Review by Eric Hillis (@hilliseric)

Directed by: Terence Davies

Starring: Agyness Deyn, Peter Mullan, Kevin Guthrie


A 1930s critic might call Sunset Song a handsomely mounted woman's picture, and it's certainly hard to find fault with the movie on a technical level. There's just not a whole to sink your teeth into here. In 1932 Gibbon's novel may have seemed fresh, but in 2015 Davies' film is all too lacking in originality and substance.

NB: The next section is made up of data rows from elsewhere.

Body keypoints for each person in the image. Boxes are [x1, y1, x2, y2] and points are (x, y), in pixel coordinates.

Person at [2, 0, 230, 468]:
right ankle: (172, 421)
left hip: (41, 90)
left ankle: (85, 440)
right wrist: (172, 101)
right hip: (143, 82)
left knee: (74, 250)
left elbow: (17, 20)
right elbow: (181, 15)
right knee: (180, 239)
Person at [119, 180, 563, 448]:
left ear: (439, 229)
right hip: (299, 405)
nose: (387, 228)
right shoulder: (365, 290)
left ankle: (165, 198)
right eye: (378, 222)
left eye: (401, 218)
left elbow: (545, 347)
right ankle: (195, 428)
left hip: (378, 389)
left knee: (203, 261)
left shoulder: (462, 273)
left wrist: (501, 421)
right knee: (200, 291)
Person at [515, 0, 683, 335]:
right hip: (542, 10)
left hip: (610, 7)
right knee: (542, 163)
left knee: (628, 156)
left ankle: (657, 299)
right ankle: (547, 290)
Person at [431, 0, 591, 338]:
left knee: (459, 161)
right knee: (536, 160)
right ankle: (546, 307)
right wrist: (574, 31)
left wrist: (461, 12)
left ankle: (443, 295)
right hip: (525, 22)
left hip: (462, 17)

If you've ever watched any BBC documentaries on the subject of classic British cinema, you'll likely have encountered the talking head of filmmaker Terence Davies rabbiting on enthusiastically about his love of well regarded auteurs and forgotten hacks with equal passion. In a way he's the UK's Todd Haynes, a filmmaker obsessed with cinema's past, one who seems to care little for modern standards and techniques. Unfortunately, Davies is one of those filmmakers - like Tarantino, Eli Roth and Peter Bogdanovich - whose passion and knowledge of cinema never quite translates to his own work.
His latest offering is no different, well intentioned but sadly misfiring. Davies has adapted, both as writer and director, author Lewis Grassic Gibbon's 1932 novel of rural Scottish life Sunset Song. The novel and now the film tell the story of Chris Guthrie, here played by former model Agyness Deyn. As a teenager, Chris finds herself entrusted with the upkeep of the family farm when her parents pass away. She meets and falls for a young local man (Kevin Guthrie), before the onset of World War One throws a spanner in the works.

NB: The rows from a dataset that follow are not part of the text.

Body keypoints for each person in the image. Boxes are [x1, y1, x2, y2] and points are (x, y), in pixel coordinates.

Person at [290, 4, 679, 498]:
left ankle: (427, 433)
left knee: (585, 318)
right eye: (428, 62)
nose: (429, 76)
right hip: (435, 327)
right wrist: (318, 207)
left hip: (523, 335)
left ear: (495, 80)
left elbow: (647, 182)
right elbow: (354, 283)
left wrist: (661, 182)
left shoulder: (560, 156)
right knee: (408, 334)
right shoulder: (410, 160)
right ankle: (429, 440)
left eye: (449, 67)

Had Gibbon's novel been adapted in the decade of its publication, it's difficult to imagine the script would be a whole lot different to the one fashioned by Davies, and his visuals remind us of John Ford's Celtic movies How Green Was My Valley and The Quiet Man. He employs a nice simple trick of cheating time through circular pans, and his framing of the landscape is impeccable. Scotland has rarely looked so good, but that's probably because it's actually the countryside of New Zealand we're seeing onscreen.

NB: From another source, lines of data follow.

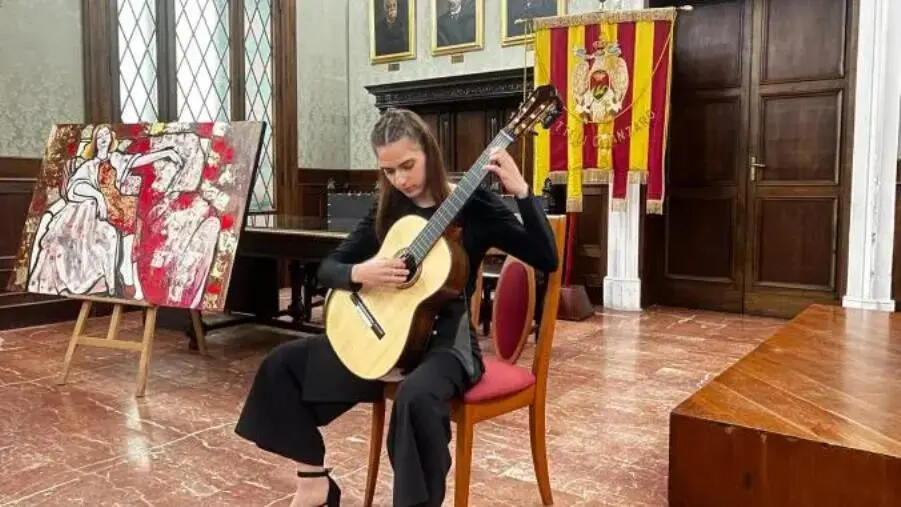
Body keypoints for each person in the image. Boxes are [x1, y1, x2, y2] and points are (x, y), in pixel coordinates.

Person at [234, 108, 559, 507]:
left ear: (429, 151)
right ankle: (314, 483)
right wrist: (362, 271)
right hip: (387, 337)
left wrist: (523, 194)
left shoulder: (473, 204)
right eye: (389, 171)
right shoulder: (387, 206)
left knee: (417, 398)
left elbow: (547, 258)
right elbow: (329, 268)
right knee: (282, 366)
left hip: (446, 345)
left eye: (407, 165)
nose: (400, 179)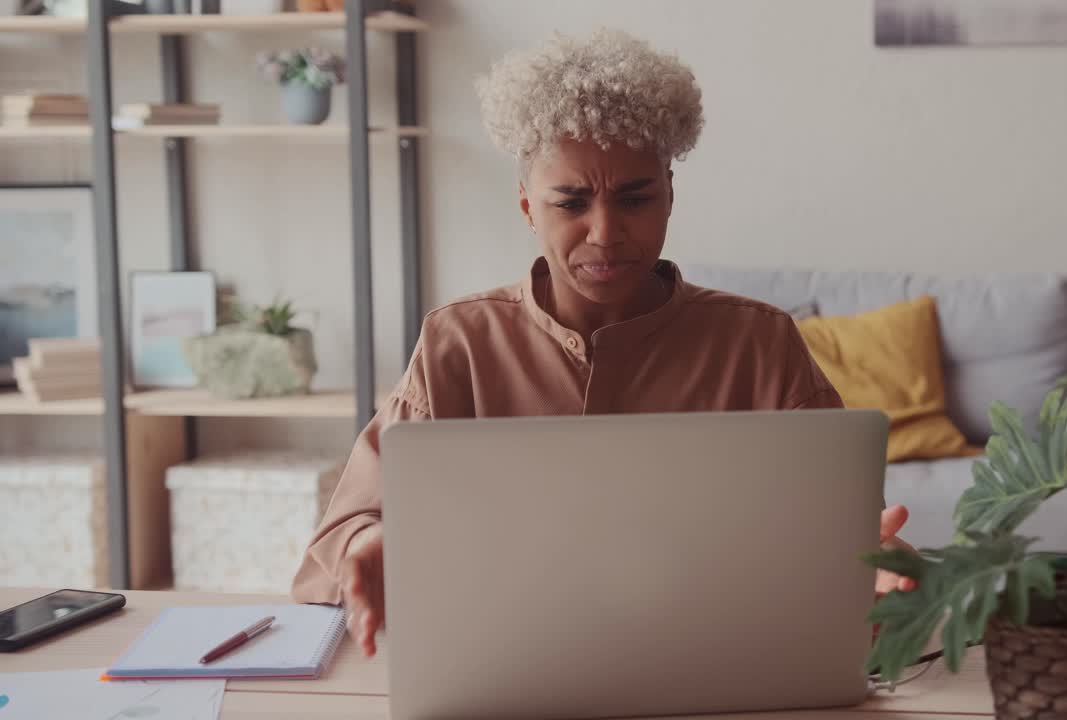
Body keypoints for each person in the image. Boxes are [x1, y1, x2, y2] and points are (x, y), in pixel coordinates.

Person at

Deyn is outstanding in the lead role, and along with Carla Delevingne she's putting to bed the old cliché that tells us models can't act. Her character just isn't very interesting, one of those emotional punchbags that overwrought melodramas love so much. There's not much of a narrative, more a series of trials for our heroine to face. It's the sort of movie where 10 minutes in you can already tell at some point the lead character will receive a letter bearing bad news from a far off battlefield.
A 1930s critic might call Sunset Song a handsomely mounted woman's picture, and it's certainly hard to find fault with the picture...sorry, the movie on a technical level. There's just not a whole to sink your teeth into here. In 1932 Gibbon's novel may have seemed fresh, but in 2015 Davies' film is all too lacking in originality and substance.